Eran then adds an enlightening and entertaining review to put bounds on the interpretation of “smart” in smart speakers. First up is the familiar ad-placement problem. Proprietary solutions will natural default to promoting sales through their own sites; Amazon and Alibaba are obvious potential offenders here. Perhaps litigation in Europe over search engine and Android biases will set guidelines before this becomes problematic. He follows with a fun video of Echo and Google Home trapping each other in an infinite loop. Even more entertaining, a TV news piece on a 6-year old saying “Alexa, buy me a dollhouse” managed to share the problem with those in the audience who had Amazon devices, becoming probably the first viral propagation through a TV news show.
Eran points out some other limitations. As we quickly learned with Siri, the AI behind voice recognition does a good superficial job of mimicking intelligence but it’s not difficult to trip up. Getting to true natural conversation or even understanding is still a long way off. On a different topic he talks about the need for hands-free interfaces especially in the context of battery-driven devices (I also talked about this in my earlier blog). This may seem odd at first – after all smart speakers are intrinsically hands-free, but even when they’re doing nothing they’re burning power listening for commands. In a battery-based device, this isn’t a good idea. Amazon’s Tap was an attempt to fix this but you still have to tap the device first. A better approach should use close-to-zero power listening technology to handle voice-based activation. He gets into this more in the next link.

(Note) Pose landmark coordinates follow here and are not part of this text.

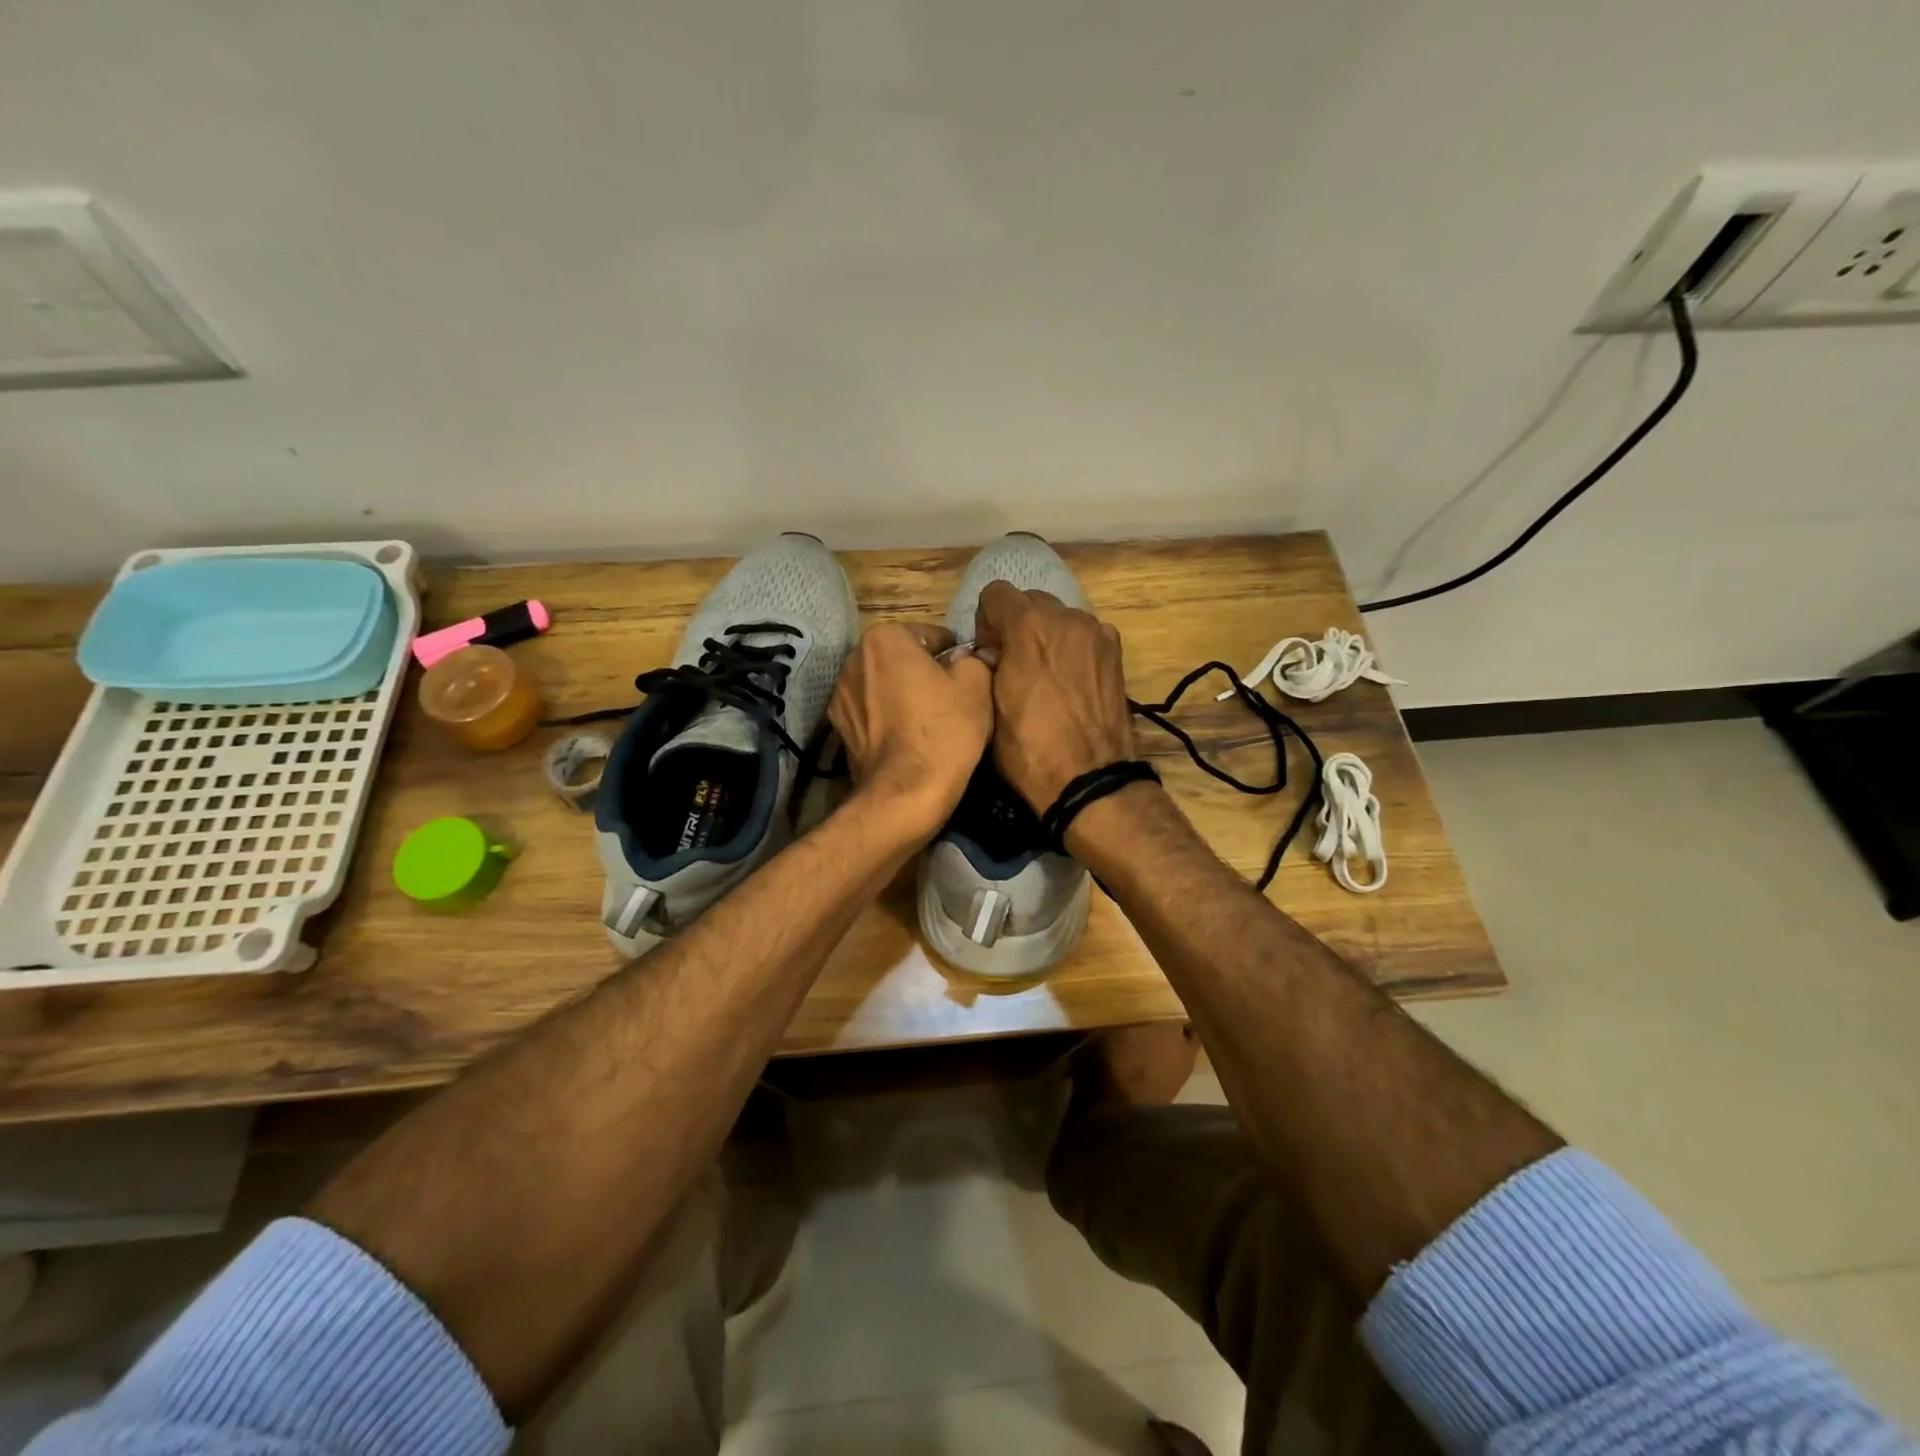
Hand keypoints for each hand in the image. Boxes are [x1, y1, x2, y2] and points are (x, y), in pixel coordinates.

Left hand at [828, 622, 993, 842]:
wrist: (905, 794)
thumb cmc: (943, 731)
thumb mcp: (976, 686)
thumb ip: (974, 660)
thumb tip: (971, 658)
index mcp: (885, 638)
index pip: (930, 635)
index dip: (953, 654)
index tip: (966, 676)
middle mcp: (853, 659)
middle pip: (901, 658)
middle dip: (922, 671)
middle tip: (949, 698)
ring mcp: (840, 695)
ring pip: (883, 685)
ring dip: (902, 694)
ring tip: (927, 721)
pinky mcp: (839, 728)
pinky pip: (871, 712)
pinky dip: (886, 718)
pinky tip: (906, 738)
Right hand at [973, 581, 1136, 814]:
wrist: (1089, 779)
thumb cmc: (1029, 749)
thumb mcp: (988, 708)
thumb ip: (984, 667)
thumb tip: (990, 654)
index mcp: (1028, 627)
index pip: (996, 593)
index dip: (986, 622)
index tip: (989, 654)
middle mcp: (1065, 618)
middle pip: (1031, 601)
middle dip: (1017, 625)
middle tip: (1014, 664)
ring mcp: (1096, 633)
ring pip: (1061, 617)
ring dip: (1047, 635)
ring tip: (1046, 675)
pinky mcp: (1116, 653)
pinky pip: (1085, 635)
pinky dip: (1074, 648)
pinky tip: (1072, 681)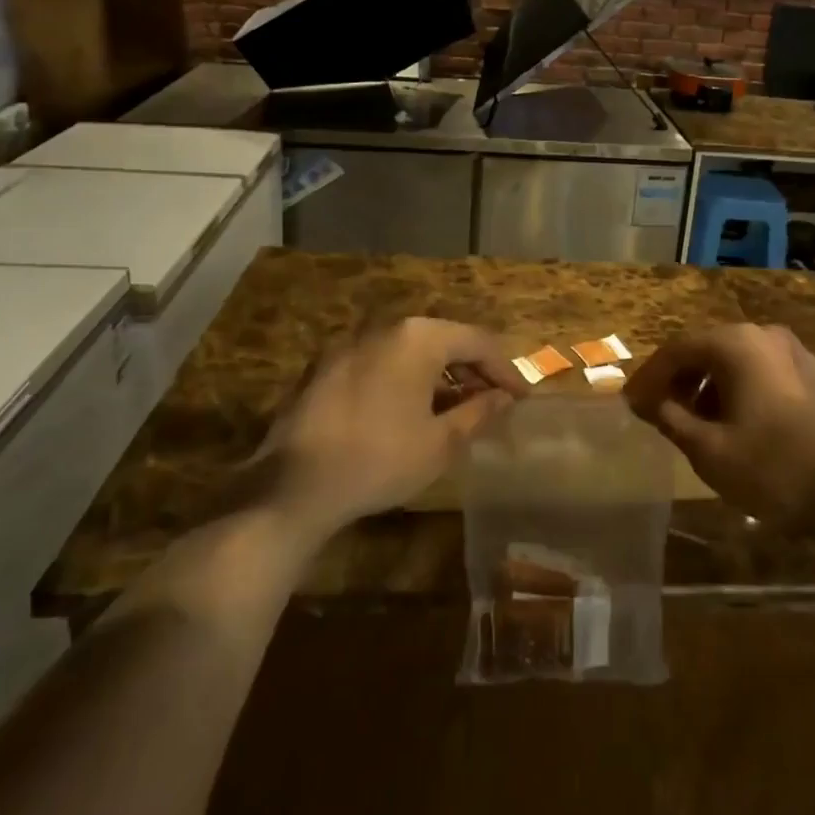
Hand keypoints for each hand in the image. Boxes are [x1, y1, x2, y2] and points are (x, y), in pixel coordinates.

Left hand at [252, 318, 525, 535]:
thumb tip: (505, 397)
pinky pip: (379, 360)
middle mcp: (385, 327)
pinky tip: (407, 407)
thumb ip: (479, 411)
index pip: (478, 342)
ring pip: (409, 348)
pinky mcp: (325, 364)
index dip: (505, 369)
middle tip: (492, 399)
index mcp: (419, 337)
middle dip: (472, 368)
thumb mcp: (440, 442)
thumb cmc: (379, 460)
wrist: (292, 486)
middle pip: (443, 338)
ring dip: (437, 372)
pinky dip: (403, 376)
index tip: (522, 397)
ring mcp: (350, 342)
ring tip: (454, 404)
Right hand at [625, 324, 814, 538]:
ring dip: (708, 386)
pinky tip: (733, 423)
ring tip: (693, 422)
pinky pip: (761, 371)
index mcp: (736, 344)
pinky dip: (737, 389)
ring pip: (735, 360)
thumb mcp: (709, 450)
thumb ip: (670, 418)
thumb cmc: (772, 469)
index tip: (630, 404)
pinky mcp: (813, 375)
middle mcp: (764, 335)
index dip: (649, 377)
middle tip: (657, 411)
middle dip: (679, 380)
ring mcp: (794, 353)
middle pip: (707, 349)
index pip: (677, 350)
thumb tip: (646, 402)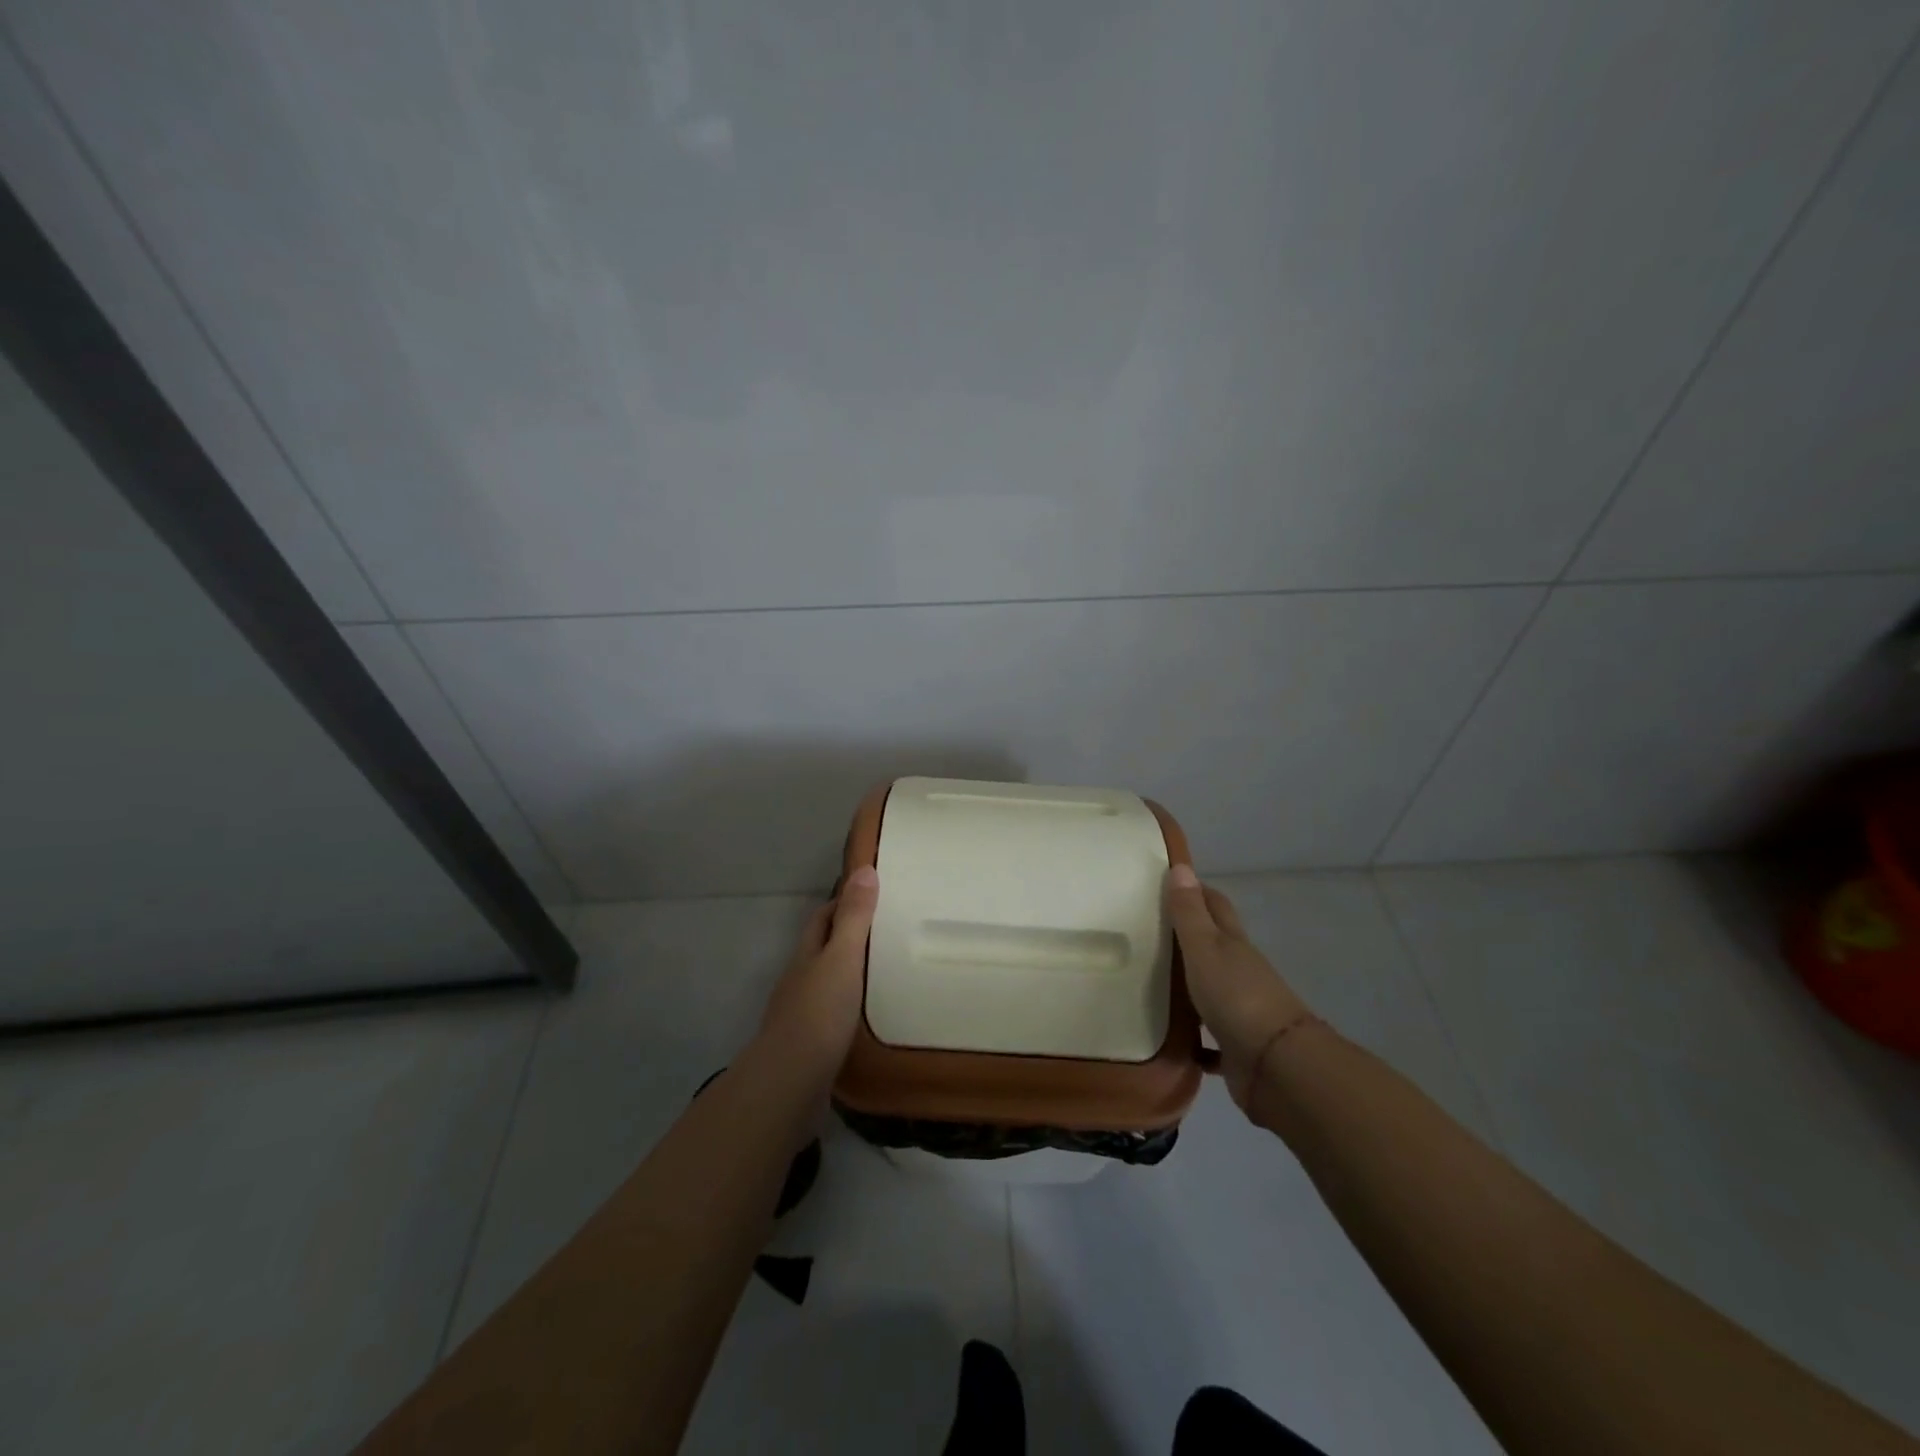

Eran continues with a review of futures in voice recognition. This starts with that near-zero power voice-activation. A startup microphone company called Vesper, working with the DSP Group, have demonstrated a voice-activation system which burns as little as 100[SUP]th[/SUP] of the power of a standard microphone in standby. A second possibility he mentions is the potential for biometric identification through voiceprints. This would have obvious value when making purchases but can also be useful to discriminate between multiple potential users (Alexa, what’s my schedule today, when there may be multiple potential users). Eran suggests this capability, at some level, may be closer than we think.
He closes with a couple of other must-haves. Memory support is essential for moving closer to natural understanding. He cites as an example asking what beer he ordered last month for an event. The smart speaker has to search back in time for when you ordered that beer. A trickier case in my view, also requiring ambiguity resolution, would be something like “Alexa, where did I park the car?” followed by “Are the windows open?”. He wraps up with a discussion on emotion detection through voice analysis and ultimately also computer vision. BeyondVerbal has a product in this space which aims to help smart speakers tune their understanding to the emotion content of what you say. This is a very interesting domain – Siri and Alexa teams are already working with this company.
My suggestion – follow CEVA on voice and audio. These guys are plugged into to the trends and obviously are developing lots of technology to support this direction.